Variable Format Specifier Attributes

The format specifier, used in both formatting and parsing and accessed as the fmt attribute, has itself, the following attributes:

  • has_width? - Was a width specified?
  • width - The width parameter or 0 if not specified.
  • width_str - The actual width text or an empty string.
  • has_prec? - Was a precision specified?
  • prec - The precision parameter or 0 if not specified.
  • prec_str - The actual precision text or an empty string.
  • parm_str - The actual parameter (width and precision) text or an empty string.

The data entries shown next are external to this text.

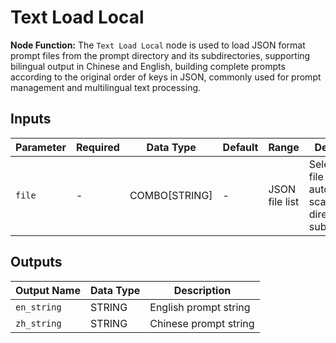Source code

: # Text Load Local

**Node Function:** The `Text Load Local` node is used to load JSON format prompt files from the prompt directory and its subdirectories, supporting bilingual output in Chinese and English, building complete prompts according to the original order of keys in JSON, commonly used for prompt management and multilingual text processing.

## Inputs

| Parameter | Required | Data Type | Default | Range | Description |
|--|--|--|--|--|--|
| `file` | - | COMBO[STRING] | - | JSON file list | Select JSON file to load, automatically scans prompt directory and subdirectories |

## Outputs

| Output Name | Data Type | Description |
|-------------|-----------|-------------|
| `en_string` | STRING | English prompt string |
| `zh_string` | STRING | Chinese prompt string |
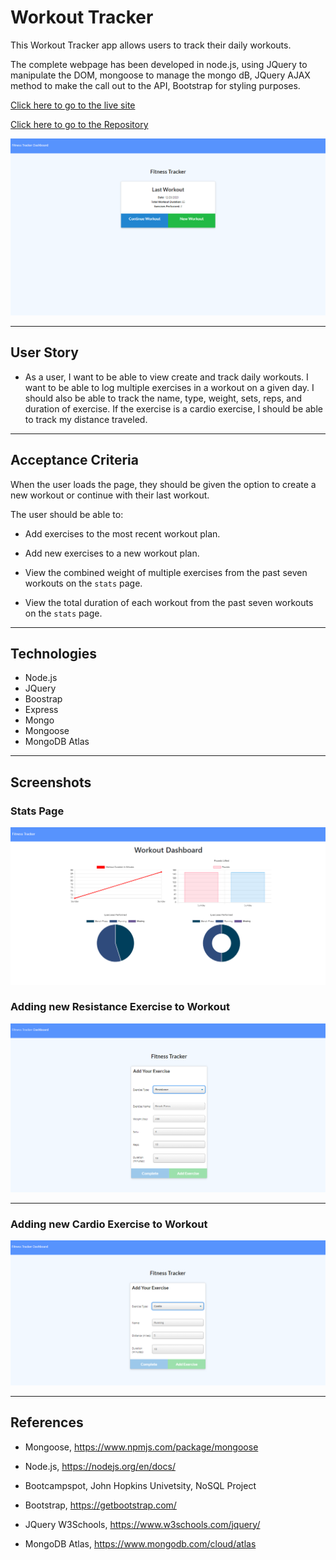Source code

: # Workout Tracker 

This Workout Tracker app allows users to track their daily workouts.  

The complete webpage has been developed in node.js, using JQuery to manipulate the DOM, mongoose to manage the mongo dB, JQuery AJAX method to make the call out to the API, Bootstrap for styling purposes.

[Click here to go to the live site](https://)

[Click here to go to the Repository](https://github.com/chernanma/Workout-Tracker)



![picture](./public/images/mainpage.png)

---

## User Story

* As a user, I want to be able to view create and track daily workouts. I want to be able to log multiple exercises in a workout on a given day. I should also be able to track the name, type, weight, sets, reps, and duration of exercise. If the exercise is a cardio exercise, I should be able to track my distance traveled.

---

## Acceptance Criteria

When the user loads the page, they should be given the option to create a new workout or continue with their last workout.

The user should be able to:

  * Add exercises to the most recent workout plan.

  * Add new exercises to a new workout plan.

  * View the combined weight of multiple exercises from the past seven workouts on the `stats` page.

  * View the total duration of each workout from the past seven workouts on the `stats` page.
---
## Technologies

- Node.js
- JQuery
- Boostrap
- Express
- Mongo
- Mongoose
- MongoDB Atlas

---

## Screenshots

### Stats Page

![picture](./public/images/statspage.png)

### Adding new Resistance Exercise to Workout

![picture](./public/images/resistancepage.png)

---

### Adding new Cardio Exercise to Workout

![picture](./public/images/cardiopage.png)

---
## References

- Mongoose, https://www.npmjs.com/package/mongoose

- Node.js, https://nodejs.org/en/docs/

- Bootcampspot, John Hopkins Univetsity, NoSQL Project 

- Bootstrap, https://getbootstrap.com/

- JQuery W3Schools, https://www.w3schools.com/jquery/

- MongoDB Atlas, https://www.mongodb.com/cloud/atlas

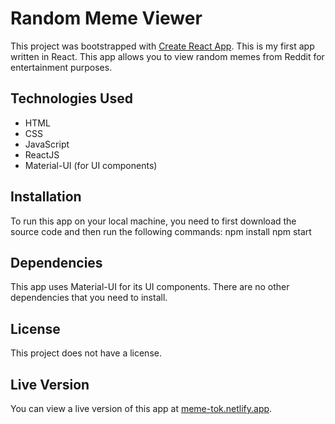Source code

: # Random Meme Viewer

This project was bootstrapped with [Create React App](https://github.com/facebook/create-react-app).
This is my first app written in React.
This app allows you to view random memes from Reddit for entertainment purposes.

## Technologies Used

- HTML
- CSS
- JavaScript
- ReactJS
- Material-UI (for UI components)

## Installation

To run this app on your local machine, you need to first download the source code and then run the following commands:
npm install
npm start

## Dependencies

This app uses Material-UI for its UI components. There are no other dependencies that you need to install.

## License

This project does not have a license.

## Live Version

You can view a live version of this app at [meme-tok.netlify.app](meme-tok.netlify.app).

Set and Regex Format Specifier Attributes

  • width - Always 0.
  • regex - The internal regex compiled for this specification

Contributing

Plan A

  1. Fork it ( https://github.com/PeterCamilleri/format_engine/fork )
  2. Create your feature branch (git checkout -b my-new-feature)
  3. Commit your changes (git commit -am 'Add some feature')
  4. Push to the branch (git push origin my-new-feature)
  5. Create a new Pull Request

Plan B

Go to the GitHub repository and raise an issue calling attention to some aspect that could use some TLC or a suggestion or idea.

License

The gem is available as open source under the terms of the MIT License.

Code of Conduct

Everyone interacting in the fully_freeze project’s codebases, issue trackers, chat rooms and mailing lists is expected to follow the code of conduct.